I decided that it might be time to move lnk.nu to a different server. It's written in Python, so it's an ideal candidate for
Google App Engine, and I've been looking for an excuse to play with GAE. So I downloaded the SDK, converted the code over to GAE (using Google's datastore instead of SQL), and made it work locally. This part was refreshingly easy and worked well.
The next step is to set up the Google site so it responds to http://lnk.nu and handles the requests appropriately. Given that I've already got the code working locally, that should be straightforward. However, there is one gigantic caveat when using Google web site services (that I've actually already run into for another project):
You cannot have Google's servers respond to a "naked" domain name that doesn't have a hostname. This means that having Google respond to http://lnk.nu is not possible.
(There is in fact a good technical reason for the above restriction. When you set up a site with Google hosting, you add a CNAME record to the DNS for your hostname, ie. "www.example.com. CNAME ghs.google.com.". This lets Google completely manage the association between "ghs.google.com" and any particular IP address(es), which is critical for their load balancing setup. The caveat is that a record with a CNAME must not have any other DNS records associated with it, including an SOA record. The SOA record is required on a "naked" domain name like lnk.nu, so you can't add a CNAME there.)
To work around this, I'll have to set up a hostname that Google can respond to, something like http://a.lnk.nu. Of course, that's a pretty lame name for a link shortener to use, so I'll still want the published link to be http://lnk.nu/blahblah. This means that I'll have to have some other, non-Google server respond to a http://lnk.nu/blahblah request with a redirect to http://a.lnk.nu/blahblah. This adds another level of indirection to the resolution process for a shortened link, which adds another browser round-trip, which might slow the whole experience down no matter how fast GAE hosting ends up being.

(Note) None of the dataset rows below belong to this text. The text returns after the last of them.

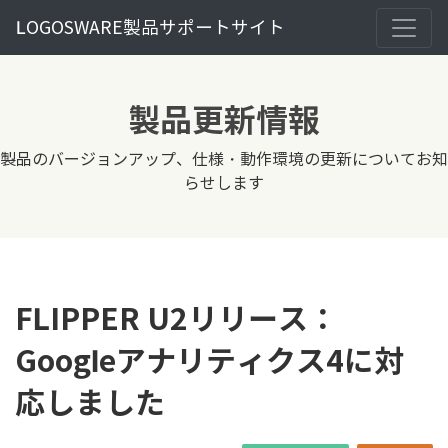
LOGOSWARE製品サポートサイト
製品更新情報
製品のバージョンアップ、仕様・動作環境の更新についてお知
らせします
FLIPPER U2リリース：
Googleアナリティクス4に対
応しました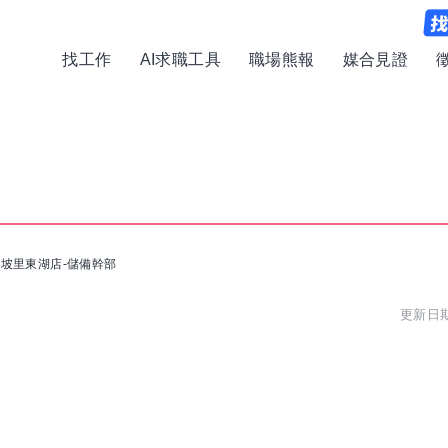
找工作
AI求職工具
職場熊報
媒合見證
坡里東湖店-儲備幹部
更新日期: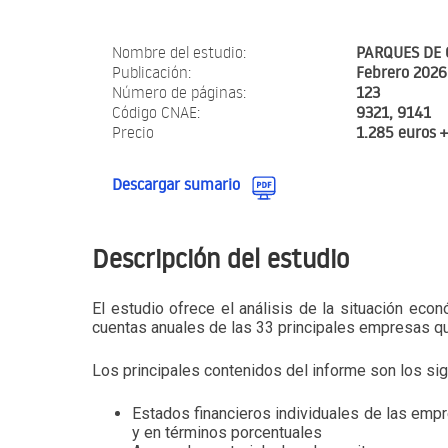
Nombre del estudio:
PARQUES DE 
Publicación:
Febrero 2026
Número de páginas:
123
Código CNAE:
9321, 9141
Precio
1.285 euros 
Descargar sumario
Descripción del estudio
El estudio ofrece el análisis de la situación econ
cuentas anuales de las 33 principales empresas q
Los principales contenidos del informe son los sig
Estados financieros individuales de las emp
y en términos porcentuales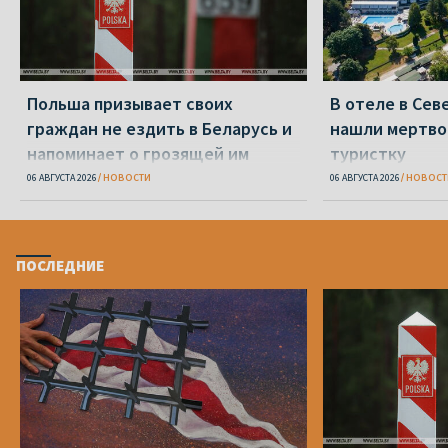
Польша призывает своих
В отеле в Се
граждан не ездить в Беларусь и
нашли мертво
напоминает о грозящей им
туристку
опасности
06 АВГУСТА 2026
НОВОСТИ
06 АВГУСТА 2026
НОВОСТ
ПОСЛЕДНИЕ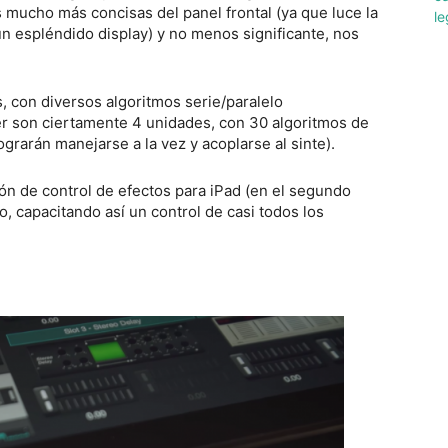
 mucho más concisas del panel frontal (ya que luce la
n espléndido display) y no menos significante, nos
, con diversos algoritmos serie/paralelo
ger son ciertamente 4 unidades, con 30 algoritmos de
ograrán manejarse a la vez y acoplarse al sinte).
ón de control de efectos para iPad (en el segundo
o, capacitando así un control de casi todos los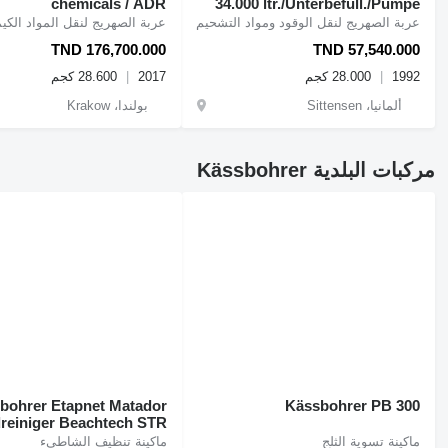
chemicals / ADR
34.000 ltr./Unterbefüll./Pumpe
عربة الصهريج لنقل المواد الكيم
عربة الصهريج لنقل الوقود ومواد التشحيم
TND 176,700.000
TND 57,540.000
2017
28.600 كجم
1992
28.000 كجم
بولندا، Krakow
ألمانيا، Sittensen
مركبات البلدية Kässbohrer
hrer Etapnet Matador
Kässbohrer PB 300
reiniger Beachtech STR
Cribleuse de Palge
ماكينة تسوية الثلج
ماكينة تنظيف الشاطيء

It turns out that Namecheap (my registrar for lnk.nu) offers "URL redirection" where their server will respond to a particular hostname and redirect the browser somewhere else. It can also be configured to retain URL path information, so http://lnk.nu/blahblah would redirect to http://a.lnk.nu/blahblah. This would completely take my own server out of the loop, hopefully avoiding any more problems like those last week.
2009-11-07T18:14:22Z